Attacking the 'Achilles Heel' of Aggressive Lymphomas

May 18, 2020
Brielle Benyon
Brielle Benyon

Brielle Benyon, Assistant Managing Editor for CURE®, has been with MJH Life Sciences since 2016. She has served as an editor on both CURE and its sister publication, Oncology Nursing News. Brielle is a graduate from The College of New Jersey. Outside of work, she enjoys spending time with family and friends, CrossFit and wishing she had the grace and confidence of her toddler-aged daughter.

Precision medicine is improving outcomes for aggressive types of lymphomas, such as mantle cell lymphoma.

Precision medicine is the future for the treatment of lymphomas, such as mantle cell lymphoma (MCL), according to Dr. Michael Wang.

Wang, a professor in the Department of Lymphoma and Myeloma at the University of Texas MD Anderson Cancer Center, recently discussed the field of MCL in an interview with OncLive®, a sister publication of CURE®.

“In a few years, we will see that the cellular therapies can only cure about one-third to half of patients,” he said. “I believe we’re going to welcome the precision medicine multi-omics era where we’ll use technology, such as RNA-Seq, DNA-Seq, protein-omics, epigenetic sequencing, and biological studies to determine resistance mechanisms in each tumor.”

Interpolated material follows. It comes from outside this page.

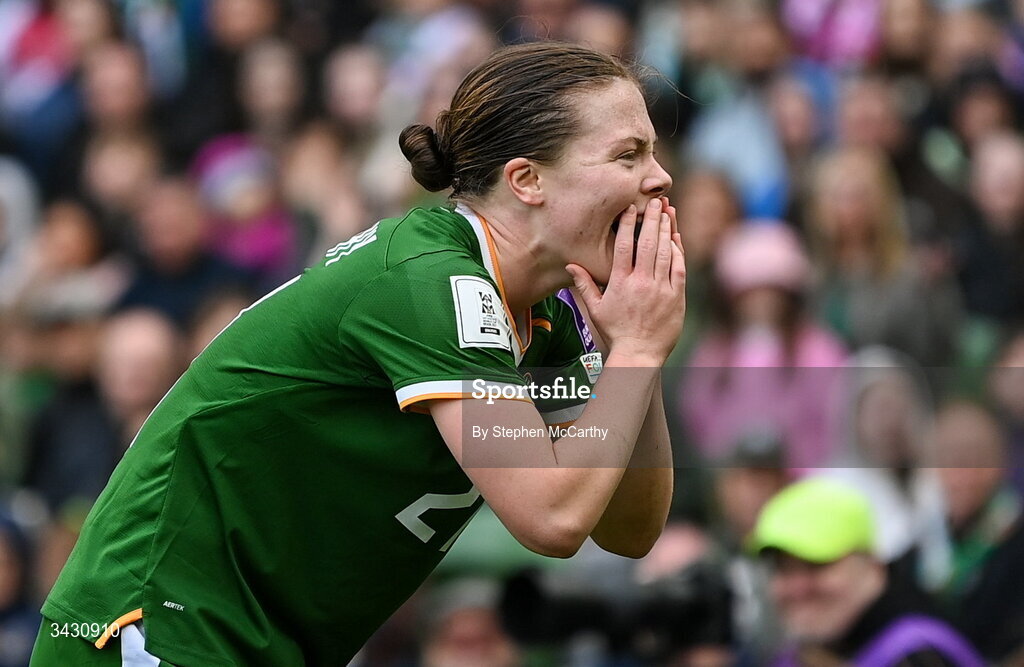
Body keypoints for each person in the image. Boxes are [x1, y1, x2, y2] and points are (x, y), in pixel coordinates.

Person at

In his two decades working at MD Anderson, Wang said that he has seen a drastic change in the way that lymphoma is treated — from chemotherapy to targeted therapy, to chemotherapy-free therapy and, most recently, CAR T-cell therapy.

This is a welcomed change for many patients, as chemotherapy can be extremely toxic, producing side effects that affect patients’ health and quality of life, including bone marrow suppression, infections and bleeding, which can lead to frequent transfusions. Not to mention, patients can develop secondary malignancies long after completing chemotherapy which can be life-threatening.

“In order to reduce toxicity, we used targeted therapies,” Wang said, noting that physicians started prescribing agents such as Imbruvica (ibrutinib) as a single-agent that had better responses than a five-drug chemotherapy regimen. The drug is also delivered orally, which could be easier and more convenient for patients.

However, these promising treatments are not always curative, especially when it comes to aggressive lymphomas, such as MCL. But they are showing promising outcomes for the disease, which almost always comes back after remission, according to Wang.

“No matter what we use for high-risk patients, be it chemotherapy, targeted therapy, or immunotherapy, patients continue to relapse. We’re not curing the majority of patients,” Wang said. “Now we’re using cellular therapies, such as CAR T-cell therapies, CAR natural killer cell therapies. We have shown that in these very refractory tumors that are resistant to chemotherapy, targeted therapy, and immunotherapy, we can rescue a subset of patients. Some of those patients may even achieve long-term remissions and potential cure.”

Wang explained that the new era of cellular therapy allows clinicians to pinpoint how to best treat each individual patient.

“Therapy in lymphoma has migrated from chemotherapy to targeted therapy to immunotherapy, and now we’re in the cellular therapy era,” Wang said. “If patients stop responding to these therapies, we’ll be able to use science and technology to determine the Achilles heel of the tumor, so that we can attack it with precision and save patients.”